Exercise requirements:
1. Quote the stretch of the movie theater passage from "In order to get" through "to use IMAX!", word for word.
2. Turn the stretch of the records from the line containing "## 1.12.10 - 2020-01-25" through the end of the records into a numbered list, omitting blank lines.

(Selected passage begins)

In order to get the most immersive experience I went to see the film in IMAX, which would usually cost about $16/ticket. Fortunately, it was free for my plus one and me as was the VIP box we got to sit in during the screening (I love my job!).

 Side Note: Fun fact! Have you ever gasped at the price of a movie ticket and then later taken it out begrudgingly on a poor theater employee? Well, the next time you are about to do that, don’t, and remember this! In order to operate an IMAX at AMC, it requires two $3,000 light bulbs that must be replaced twice monthly (that’s $12,00 a month for ONE SCREEN!), and that’s only one of the many expenses the movie theater pays to use IMAX!


While I can lavishly enjoy the pleasure of free movie tickets, concessions are still an expense I partake in when going to see a movie. It is a cost that is therefore easier for me to empathize with alongside others. However, as an employee I objectively look at the economic side of it and am therefore not as bewildered about the prices as the usual patron. Essentially all of the theater’s revenue comes from selling concessions, as ticket sales go directly back to the studio (“How A Movie Theater Makes A Buck – Mar. 9, 2002”). It is in my knowledge of that fact where I can happily try to upsell items to guests, knowing that if they truly like coming to the theater and having it as an option of something to do when they go out, they’ll upgrade that small popcorn to a medium.

(Selected passage ends)
(Data records begins)

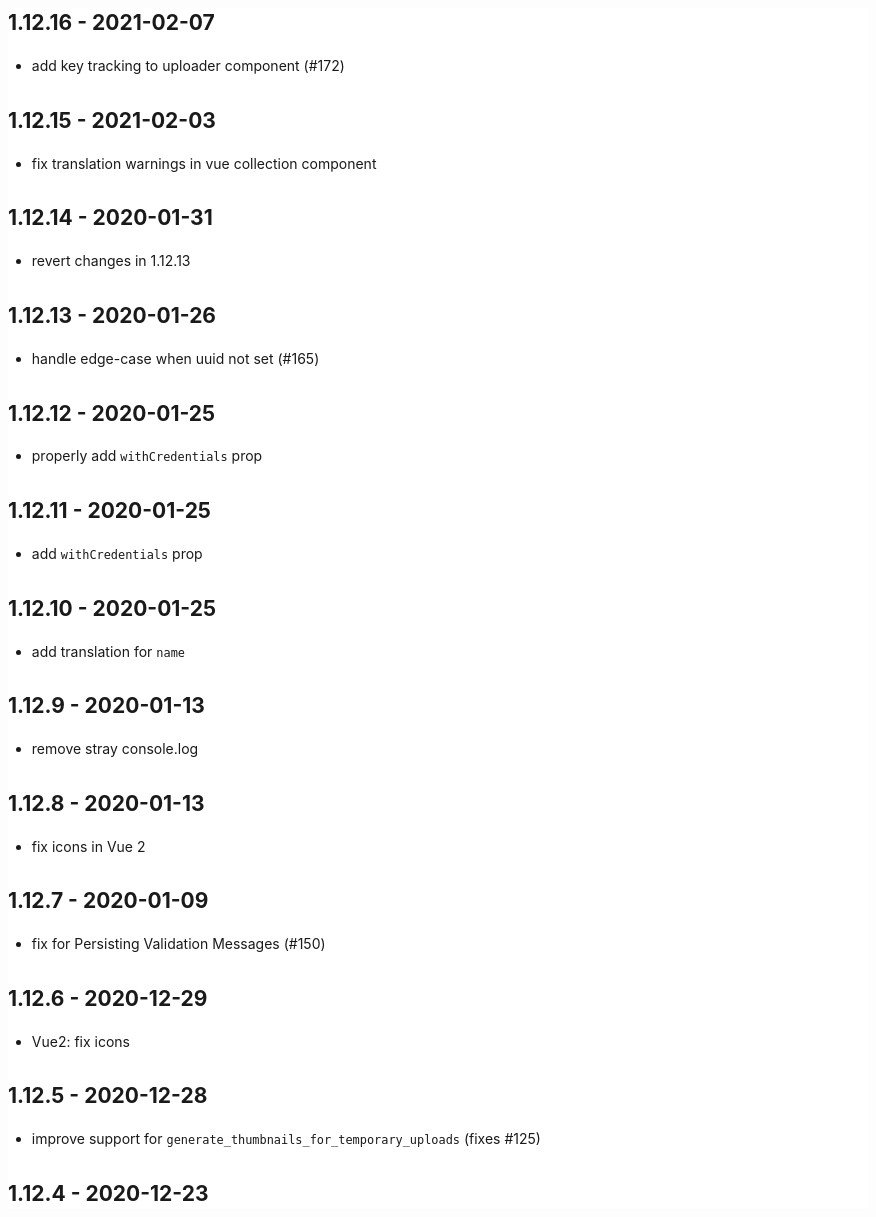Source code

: ## 1.12.16 - 2021-02-07

- add key tracking to uploader component (#172)

## 1.12.15 - 2021-02-03

- fix translation warnings in vue collection component

## 1.12.14 - 2020-01-31

- revert changes in 1.12.13

## 1.12.13 - 2020-01-26

- handle edge-case when uuid not set (#165)

## 1.12.12 - 2020-01-25

- properly add `withCredentials` prop

## 1.12.11 - 2020-01-25

- add `withCredentials` prop

## 1.12.10 - 2020-01-25

- add translation for `name`

## 1.12.9 - 2020-01-13

- remove stray console.log

## 1.12.8 - 2020-01-13

- fix icons in Vue 2

## 1.12.7 - 2020-01-09

- fix for Persisting Validation Messages (#150)

## 1.12.6 - 2020-12-29

- Vue2: fix icons

## 1.12.5 - 2020-12-28

- improve support for `generate_thumbnails_for_temporary_uploads` (fixes #125)

## 1.12.4 - 2020-12-23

(Data records ends)

Results for each task:
1.
In order to get the most immersive experience I went to see the film in IMAX, which would usually cost about $16/ticket. Fortunately, it was free for my plus one and me as was the VIP box we got to sit in during the screening (I love my job!).

 Side Note: Fun fact! Have you ever gasped at the price of a movie ticket and then later taken it out begrudgingly on a poor theater employee? Well, the next time you are about to do that, don’t, and remember this! In order to operate an IMAX at AMC, it requires two $3,000 light bulbs that must be replaced twice monthly (that’s $12,00 a month for ONE SCREEN!), and that’s only one of the many expenses the movie theater pays to use IMAX!

2.
1. ## 1.12.10 - 2020-01-25
2. - add translation for `name`
3. ## 1.12.9 - 2020-01-13
4. - remove stray console.log
5. ## 1.12.8 - 2020-01-13
6. - fix icons in Vue 2
7. ## 1.12.7 - 2020-01-09
8. - fix for Persisting Validation Messages (#150)
9. ## 1.12.6 - 2020-12-29
10. - Vue2: fix icons
11. ## 1.12.5 - 2020-12-28
12. - improve support for `generate_thumbnails_for_temporary_uploads` (fixes #125)
13. ## 1.12.4 - 2020-12-23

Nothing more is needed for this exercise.